颂猜眉头一皱,打了个手势。两名队员立刻弯腰,交替掩护,迅捷地摸到山洞口,侧身向内窥视。
火光映照下,只见山洞深处,陈桐轩瘫倒在地,太阳穴上多了一个血洞,眼睛瞪得老大,满是难以置信的惊愕。他身边,一个穿着匪徒衣服、但眼神冰冷陌生的精瘦汉子,正缓缓收起一把带着消音器的手枪。另外几个陈桐轩的心腹,也已被另外两个“自己人”用匕首抹了脖子,悄无声息地倒在血泊中。
“你们……”一个幸存的匪徒惊恐地看着那精瘦汉子。
精瘦汉子看也没看他,对着洞外,用清晰而标准的日语,快速说了一句什么。
颂猜虽然听不懂日语,但那语调、那姿态,让他瞬间明白——是灭口!是竹下龙之介安插在陈桐轩身边的钉子!为了防止陈桐轩被捕后泄露更多秘密,在最后关头,果断清理!
“一个不留!”颂猜眼中杀机暴涨,厉声下令。
“砰砰砰!”枪声再起。洞内最后的抵抗瞬间被清除。包括那个说日语的精瘦汉子在内,所有“自己人”和残余匪徒,全部被击毙。
战斗,在短短不到十分钟内,彻底结束。河滩上、山洞里、渔船上,横七竖八躺着三十余具尸体。浓烈的血腥气混合着硝烟味,在夜风和雨后的潮湿空气中弥漫,令人作呕。

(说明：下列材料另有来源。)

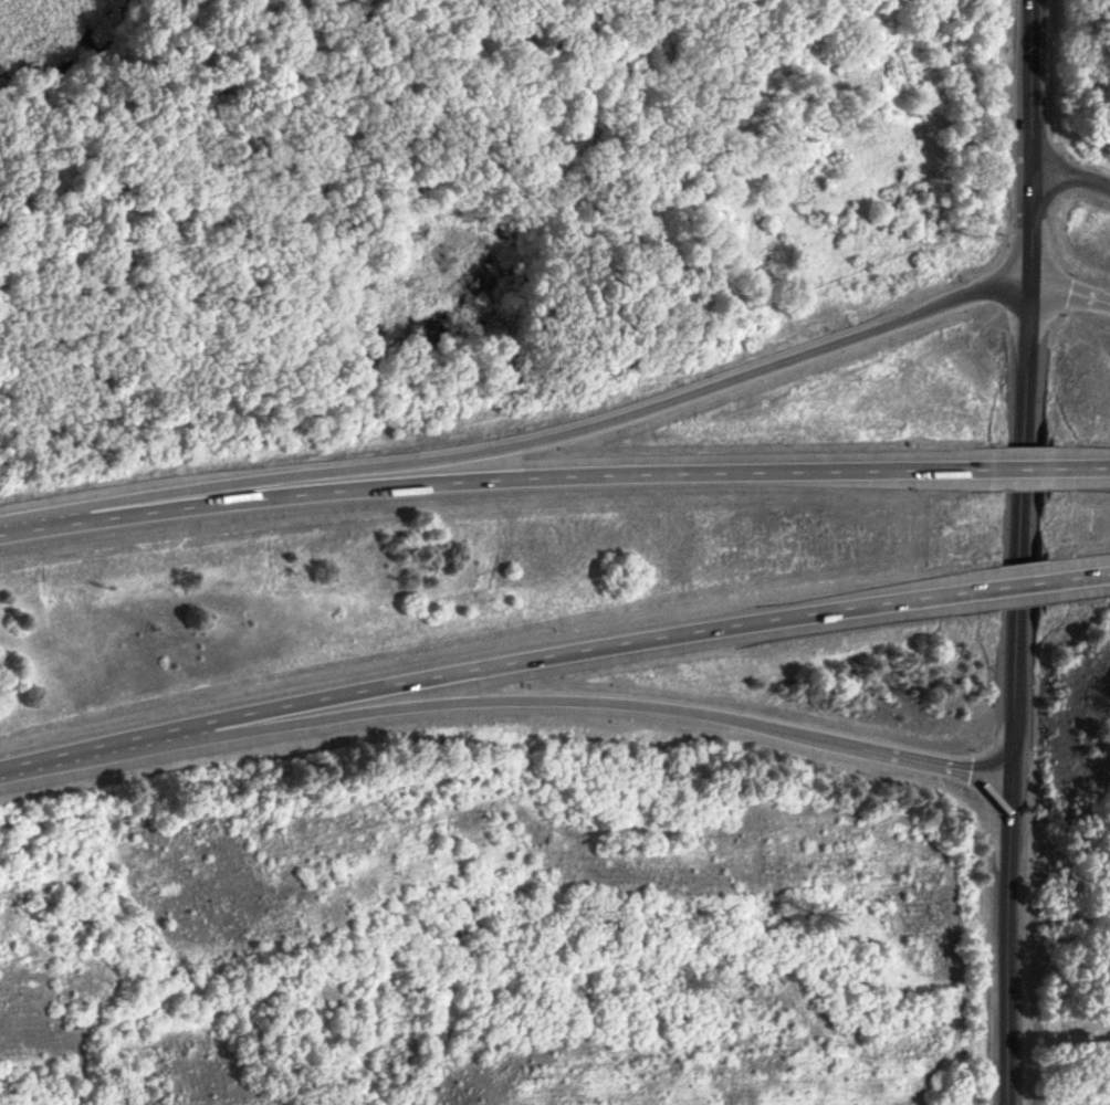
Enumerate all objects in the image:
road: (1031, 137)
road: (1071, 180)
park: (474, 184)
road: (1069, 286)
road: (645, 405)
road: (1079, 465)
road: (1023, 466)
road: (496, 471)
road: (1077, 578)
road: (1019, 585)
road: (494, 665)
road: (1015, 689)
road: (537, 694)

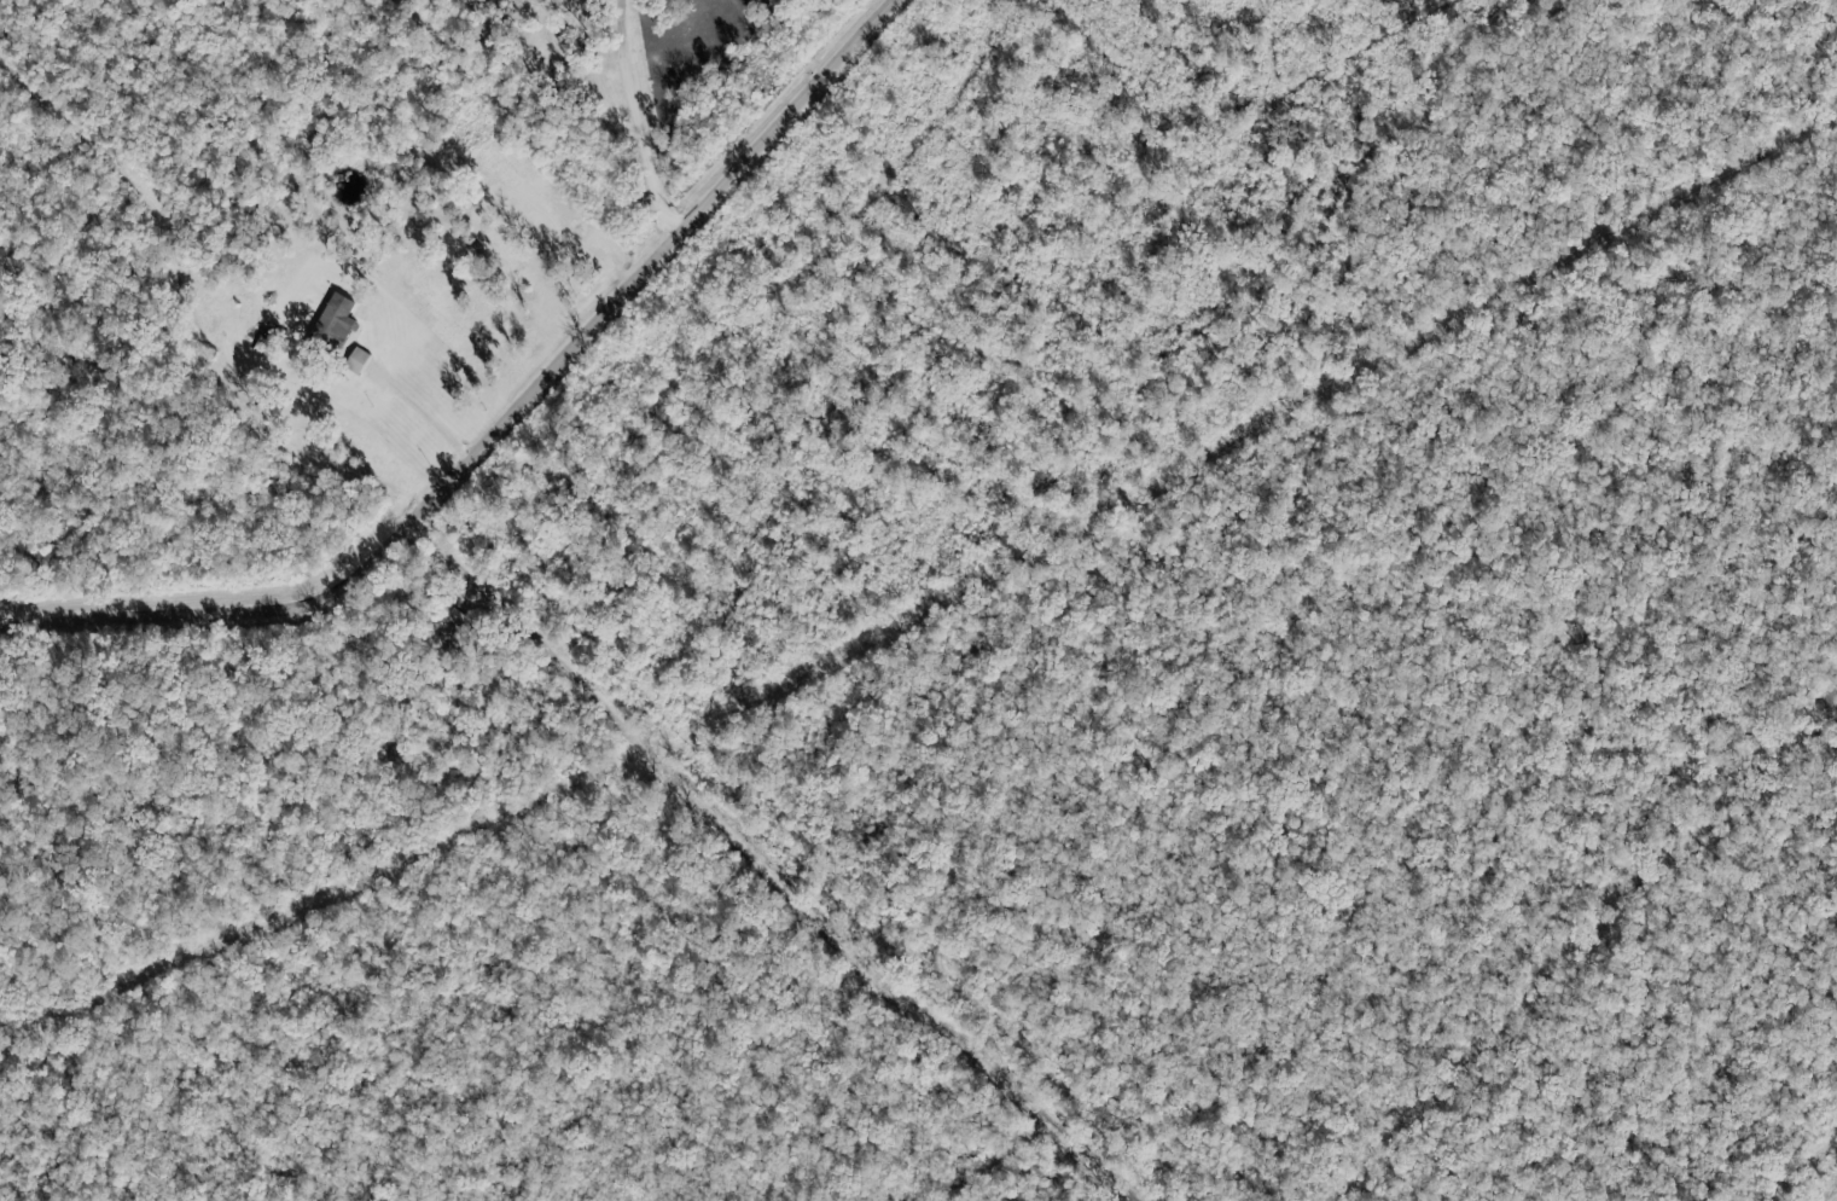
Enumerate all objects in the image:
road: (639, 120)
building: (337, 315)
building: (355, 361)
road: (505, 427)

队员们迅速打扫战场,确认无一活口。水鬼昌带人检查那些木箱,里面果然是崭新的日制步枪、子弹,甚至还有两挺轻机枪和几箱手雷。
岩诺走到颂猜身边,低声道:“队长,那个说日语的,身上很干净,没有任何标识。武器也是我们刚才打死匪徒用的。死无对证。”
颂猜点点头,脸上没有任何表情。这个结果,既在意料之外(竹下灭口如此果断),也在情理之中。陈桐轩这颗棋子,从被利用完的那一刻起,就已注定是死棋。竹下龙之介不会留下任何可能牵连到自己的活口。这场“黄雀在后”的行动,他们成功剿灭了陈桐轩,缴获了军火,但也失去了揪出竹下直接罪证的机会。

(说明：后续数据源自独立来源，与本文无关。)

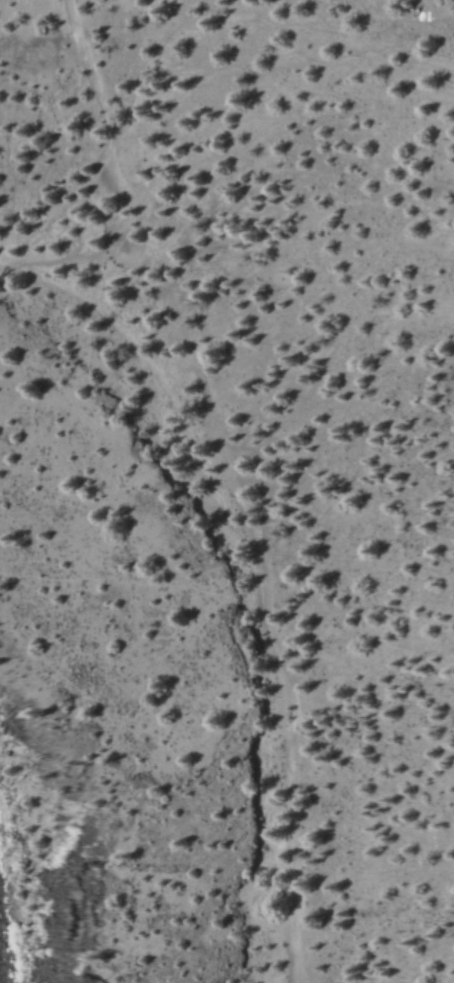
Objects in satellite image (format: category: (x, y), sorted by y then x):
road: (143, 235)
road: (259, 568)

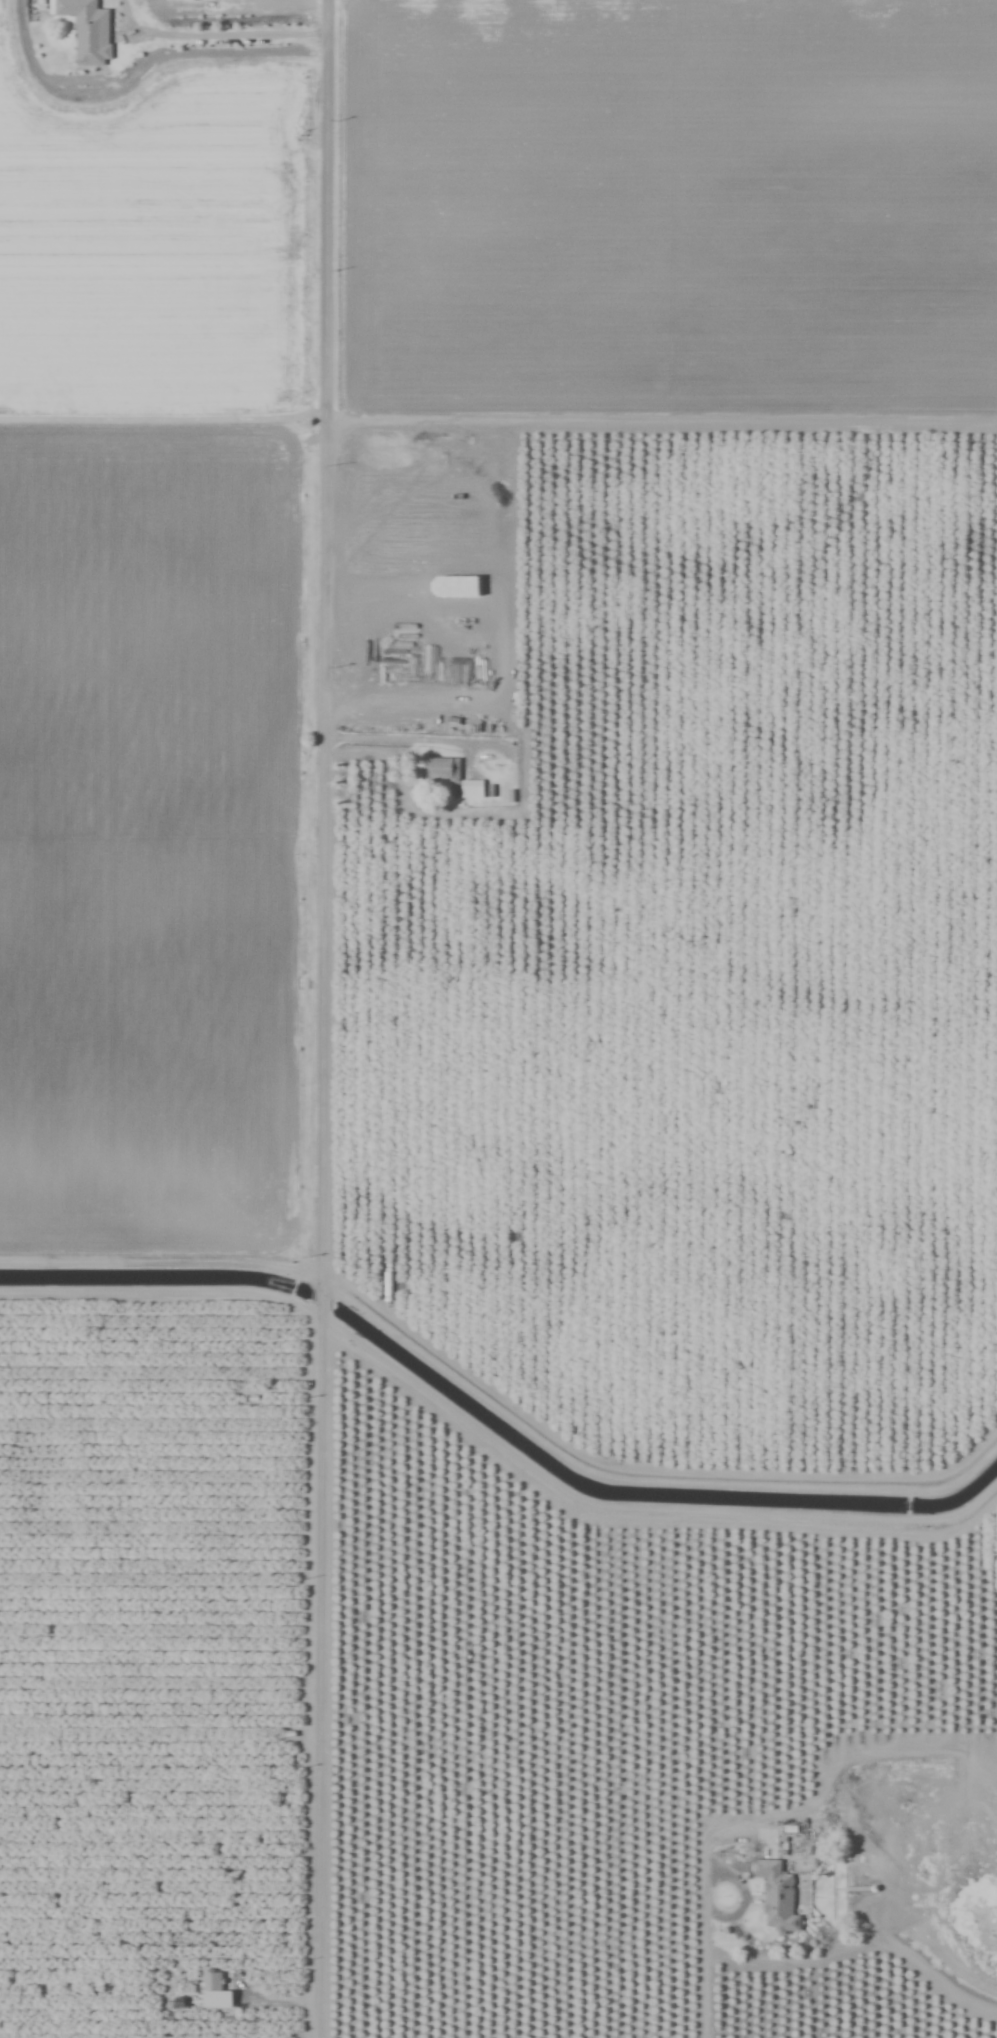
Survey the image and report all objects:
building: (87, 30)
road: (231, 33)
road: (325, 643)
building: (529, 721)
road: (418, 739)
building: (450, 780)
road: (163, 1289)
road: (322, 1298)
road: (321, 1674)
road: (738, 1875)
building: (778, 1897)
road: (706, 1970)
building: (213, 1982)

“清理现场,把所有尸体和军火,集中到那艘‘大眼鸡’上。”颂猜冷声下令,“浇上火油,烧了。烧干净点,就让它和这些军火、还有这些死人,一起沉在这羚羊峡江底。然后,我们撤离,按原计划,分散返回广州。记住,我们今晚,从未来过西江,也从未见过陈桐轩和这些军火。这里发生的一切,只是一场水匪内讧,或者……一场意外的船火。”
“是!”众人领命,迅速行动。
很快,浇满火油的“大眼鸡”被点燃,熊熊大火冲天而起,映红了黑暗的峡谷和湍急的江水。木材燃烧的噼啪声、金属受热的扭曲声、以及皮肉焦糊的恶臭,在夜风中飘散。最终,船体在烈焰中缓缓倾斜,没入冰冷的江水中,只留下一片逐渐扩散的油污和零星漂浮的焦黑碎木,很快也被湍流卷走,消失无踪。
颂猜站在岸边,最后看了一眼恢复黑暗与寂静的江面,转身,带着队员们,如同出现时一样,悄无声息地消失在茫茫夜色与山林之中。
羚羊峡重归死寂,只有江水呜咽,仿佛在诉说着刚刚发生、却又无人知晓的血腥与秘密。黄雀捕蝉,螳螂在后。而真正的猎人,或许早已料到螳螂的出现,并在黄雀得手之后,悄然抹去了一切痕迹。这场发生在西江深处的暗战,没有胜利的欢呼,只有更加深沉的危险与算计,随着江水,默默流向远方。